The blast ripped through worshippers at the Zain al-Abideen mosque, which was under heavy security for Friday prayers, often a launchpad for anti-Assad protests, opposition activists said.
State media said security officials were among the wounded.
"We had been trying to go pray in the area but they stopped us at a checkpoint. Security weren't letting us in because there are usually protests there," one anti-Assad activist said from neighbouring Lebanon.
"Then we heard the blast. It was so loud and then ambulances came rushing past us," the activist added. "I could see a few body parts and pieces of flesh on the road. The front of a restaurant looked destroyed. People were screaming."
State television showed images of blackened flesh and a mangled hand lying on a motorway underpass as soldiers and police cleared the area to make way for ambulance crews.
A resident who spoke to security officials at the scene said a man had approached soldiers near the mosque and detonated a bomb belt when challenged. There was no immediate claim of responsibility.

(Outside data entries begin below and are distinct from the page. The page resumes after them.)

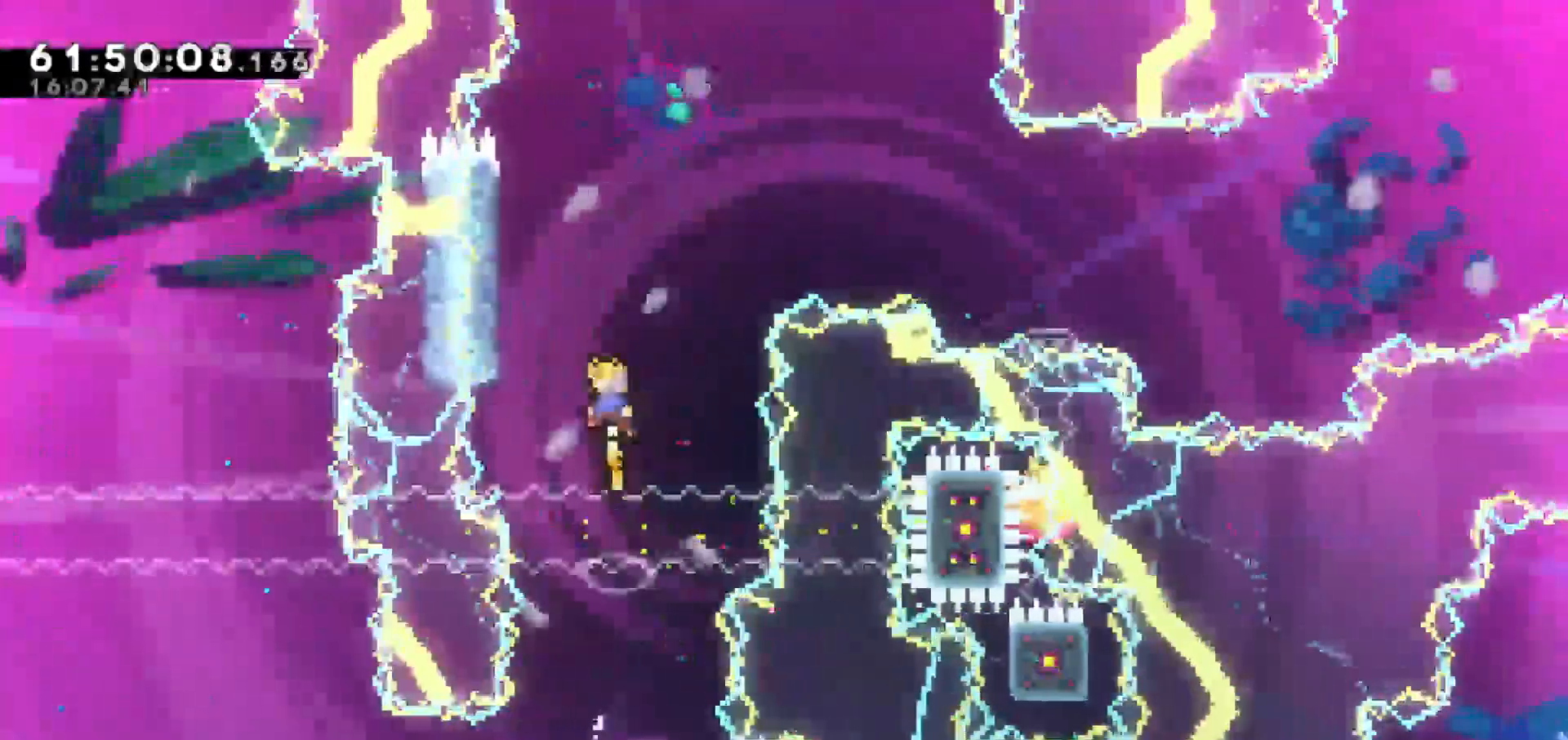
{"keys": ["grab", "up"], "events": [[33, "grab", "down"], [33, "up", "up"], [133, "up", "down"], [267, "left", "up"]]}
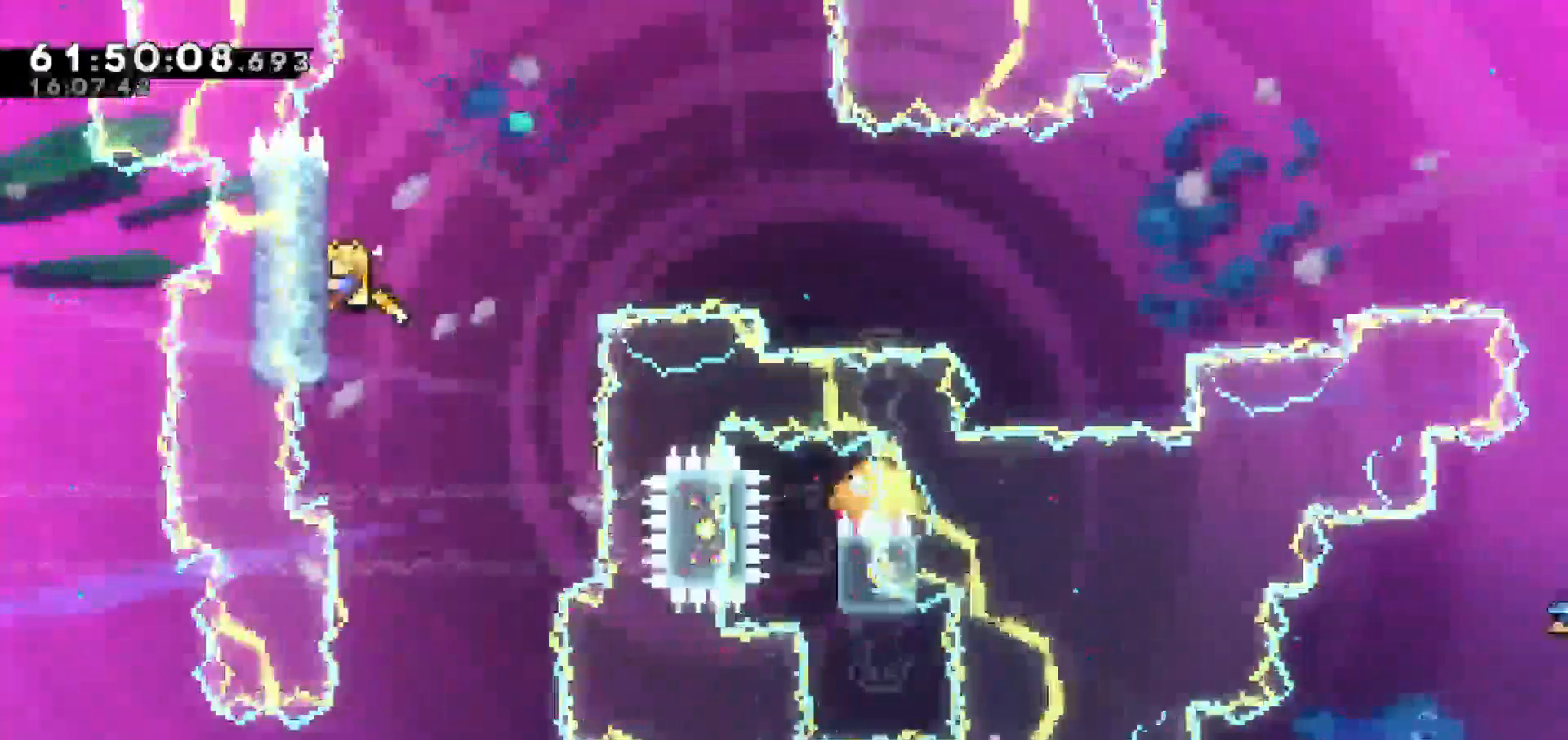
{"keys": ["grab", "up"], "events": []}
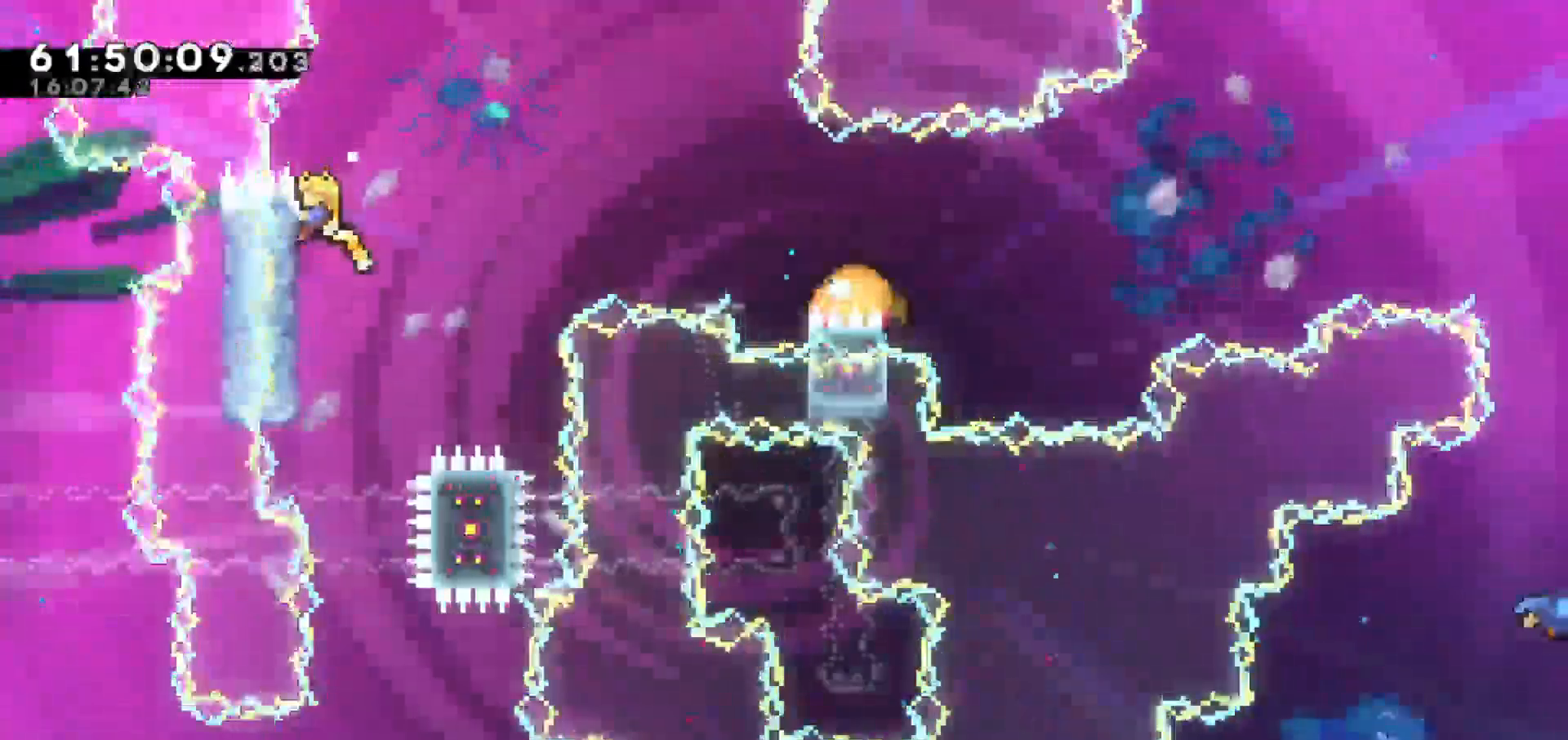
{"keys": ["grab", "right"], "events": [[217, "right", "down"], [267, "up", "up"]]}
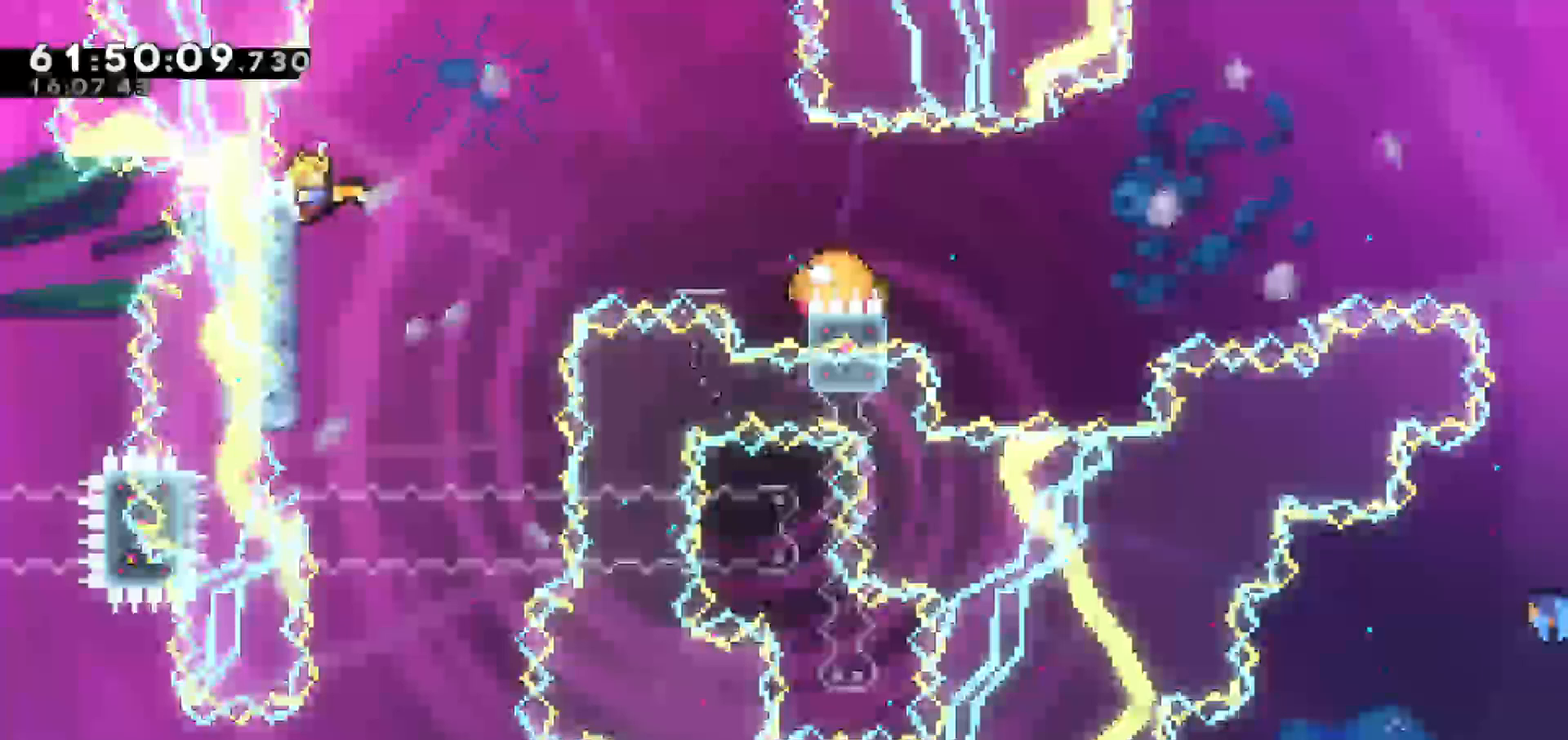
{"keys": ["jump", "right"], "events": [[133, "jump", "down"], [233, "grab", "up"]]}
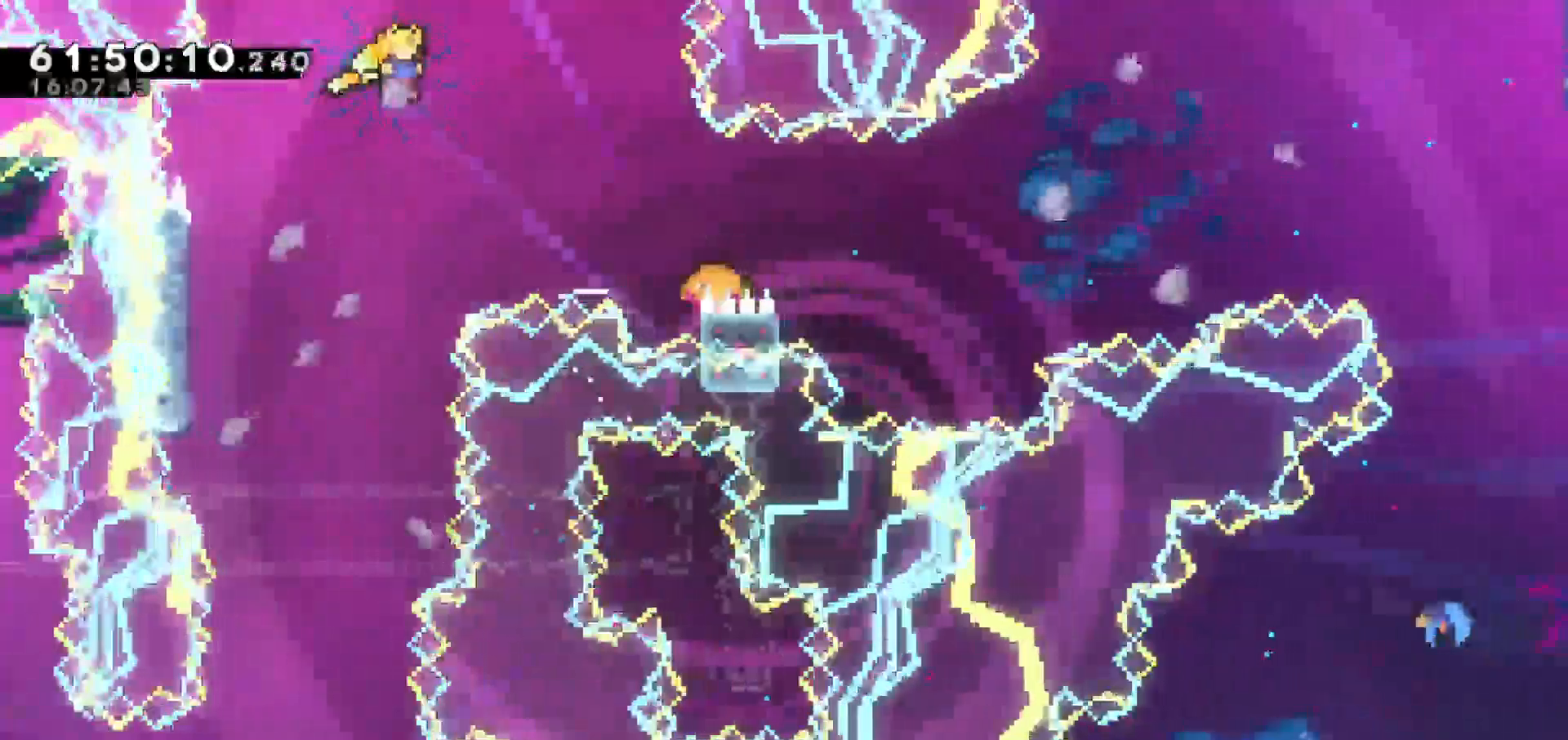
{"keys": ["right"], "events": [[250, "dash", "down"], [283, "jump", "up"], [483, "dash", "up"]]}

Earlier, a loud blast was heard in the capital's al Sinaa district near a garage used by government buses and pro-Assad militiamen tasked with preventing demonstrations.
Shopkeepers said the first blast hit a black Mercedes, which caught fire. The driver was wounded but no one else was hurt.
The United Nations says Syrian forces have killed more than 9,000 people in the 13-month-old revolt against Dr Assad.
Damascus says insurgents have killed more than 2,600 soldiers and police.Central Damascus has been spared much of the violence, although today's blasts occurred less than a week after a car bomb near an Iranian cultural centre in the capital.